Bank of England Doubles Size of Bond Buy-Back to Calm Market

Bank of England Doubles Size of Bond Buy-Back to Calm Market
The Bank of England (BOE) aims to further calm the bond market and ease liquidity pressures that arose after the Liz Truss government’s disastrous mini-budget announcement.
The central bank has moved to quell worries about the expiry of its emergency bond-buying program at the end of this week. It will now double the maximum size of its planned daily debt buy-back.
After finance minister Kwasi Kwarteng rattled investors with a slew of unfunded tax cuts last month, the BOE stepped in to temporarily buy up to $5.5 billion a day of bonds with a maturity of at least 20 years.
The BOE had offered to buy up to $44.2 billion worth of bonds, meaning it still has plenty of room to buy more than what it has been purchasing. The central bank will now deploy this unused capacity to increase the maximum size of the remaining five auctions, with its sights set on doubling the daily uptake.
What does this mean for me? 
Yields on British 20 and 30-year bonds jumped by more than 10 basis points on Monday.

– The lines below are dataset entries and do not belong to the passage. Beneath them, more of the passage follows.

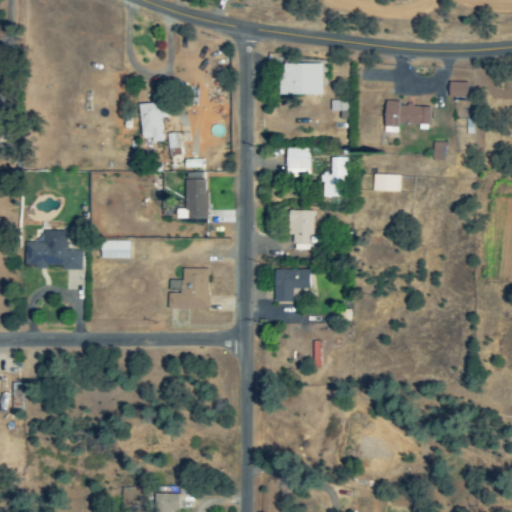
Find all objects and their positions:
road: (323, 40)
building: (300, 79)
building: (456, 90)
building: (404, 115)
building: (150, 121)
building: (172, 141)
building: (436, 151)
building: (297, 163)
building: (334, 178)
building: (384, 183)
building: (301, 227)
building: (113, 250)
building: (50, 252)
road: (245, 271)
building: (289, 284)
building: (189, 291)
road: (123, 340)
building: (166, 502)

They were still below their levels during the worst of the market chaos triggered by Kwarteng’s mini-budget, but were on a run of small daily increases.
Analysts are largely satisfied with the BOE’s actions, pointing to the bigger picture, which is that the functioning bond market is still impaired, but they are satisfied that another jump in volatility could see the BOE step in.